SözcüTV’nin canlı yayınında söz konusu iddialara yönelik açıklamalarda bulunan Dündar, şunları söyledi:
“Ortada bir suç örgütüyle mücadele var. Ve ben de geçmişte yani aylar önce bu suç örgütünün mağdur ettiği iki kişiyle röportajlar yaptım ve bunları yayınladım. Hem televizyonda yayınladım hem Sözcü’de yayınladım. Fakat mahkemedeki sorgusu sırasında bu dosyanın sanıklarından biri nisan ayında kendisinin emniyetteki sorgusu sürerken İbrahim adlı bir komiserin beni ve Serdar Sertçelik’i telekonferansta konuşturduğunu ve benim kendilerine gizli tanık olması doğrultusunda telkinde bulunduğumu söylemiş ama böyle karışık bir ruh haliyle ‘o anda ben kendimde değilim’ falan diyor. Benim bir defa şurasını net olarak altını çizmem lazım. Ankara Emniyet Müdürlüğü’nde ne Ankara Emniyet Müdürü Sayın Engin Dinç ile ne Organize Suçlar Şubesi Müdürü ile ne yardımcısıyla ne onun altındaki amirlerle, başkomiserlerle, komiserlerle, polislerle, çaycılarla bile bu süreç içerisinde bir konuşmam olmadı.

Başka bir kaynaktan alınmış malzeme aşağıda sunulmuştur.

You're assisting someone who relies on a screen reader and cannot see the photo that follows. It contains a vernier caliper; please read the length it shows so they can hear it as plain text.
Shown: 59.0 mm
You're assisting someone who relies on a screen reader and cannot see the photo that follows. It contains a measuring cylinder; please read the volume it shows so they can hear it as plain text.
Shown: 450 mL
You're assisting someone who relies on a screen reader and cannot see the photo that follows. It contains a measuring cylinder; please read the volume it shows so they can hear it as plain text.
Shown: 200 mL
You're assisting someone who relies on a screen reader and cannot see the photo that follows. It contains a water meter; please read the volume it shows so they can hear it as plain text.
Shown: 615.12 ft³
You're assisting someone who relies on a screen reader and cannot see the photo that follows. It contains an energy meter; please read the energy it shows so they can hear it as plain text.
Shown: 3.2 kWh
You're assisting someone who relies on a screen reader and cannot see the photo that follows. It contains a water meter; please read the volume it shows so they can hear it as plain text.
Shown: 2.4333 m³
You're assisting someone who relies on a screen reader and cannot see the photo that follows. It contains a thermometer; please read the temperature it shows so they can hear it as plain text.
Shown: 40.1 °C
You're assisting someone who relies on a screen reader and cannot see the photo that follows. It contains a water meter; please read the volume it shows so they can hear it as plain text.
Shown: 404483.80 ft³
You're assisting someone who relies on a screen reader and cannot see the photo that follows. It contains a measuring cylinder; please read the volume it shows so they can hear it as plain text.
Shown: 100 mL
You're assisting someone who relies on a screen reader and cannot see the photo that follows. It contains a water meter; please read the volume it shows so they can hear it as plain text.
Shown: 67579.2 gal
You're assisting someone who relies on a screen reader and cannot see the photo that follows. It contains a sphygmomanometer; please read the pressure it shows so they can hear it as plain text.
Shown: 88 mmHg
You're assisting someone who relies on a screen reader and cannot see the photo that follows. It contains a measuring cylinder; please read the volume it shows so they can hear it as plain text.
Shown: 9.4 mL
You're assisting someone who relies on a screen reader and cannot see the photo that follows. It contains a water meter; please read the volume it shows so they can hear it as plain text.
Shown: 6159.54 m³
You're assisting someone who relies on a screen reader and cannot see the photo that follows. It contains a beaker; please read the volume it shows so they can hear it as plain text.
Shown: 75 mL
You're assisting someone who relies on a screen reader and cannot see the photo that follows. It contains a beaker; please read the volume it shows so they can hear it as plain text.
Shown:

Altını çizerek söylüyorum. Ankara Emniyet Müdürlüğü Organize Suçlar Şubesi’nden hiç kimseyi tanımam, hiç kimseyle bir irtibatım olmadı, hiç kimseyle de telefonla konuşmadım. Ayrıca Serdar Sertçelik’in aleyhinde haber yapan bir kişi olarak ben nasıl Serdar Sertçelik’le bir araya gelirim? Ben Ayhan Bora Kaplan Suç Örgütü’nde adı geçen hiçbir kimseyi tanımam, hiçbiri ile en ufak bir telefon konuşmam bile olmadı. Ne yüz yüze konuştum ne de telefonla konuştum. İnanıyorum ki İsmail benden çok daha fazla konuşmuştur. Çünkü; yaptığı iş gereği konuşması gerekir. Ama benim böyle bir durumum da olmadı. Dolayısıyla ben benim adımın buraya karıştırılmasını olayın Ayhan Bora Kaplan soruşturmasının sulandırılması amacıyla dahil edildiğini düşünüyorum. Bu tamamen bir tezgah, tamamen bir kurgu. Tekrar ediyorum; Ankara Emniyet Müdürlüğü’nde bir bekçiyi bile tanımam. Hele hele organize suçlar şubesinde bu soruşturmayla ilgili olarak veya daha önce ben hiçbir komiserle, hiçbir yetkiliyle, hiçbir polis memuruyla ne yüz yüze ne telefonla konuştum. Kesinlikle böyle bir konuşma söz konusu değildir.”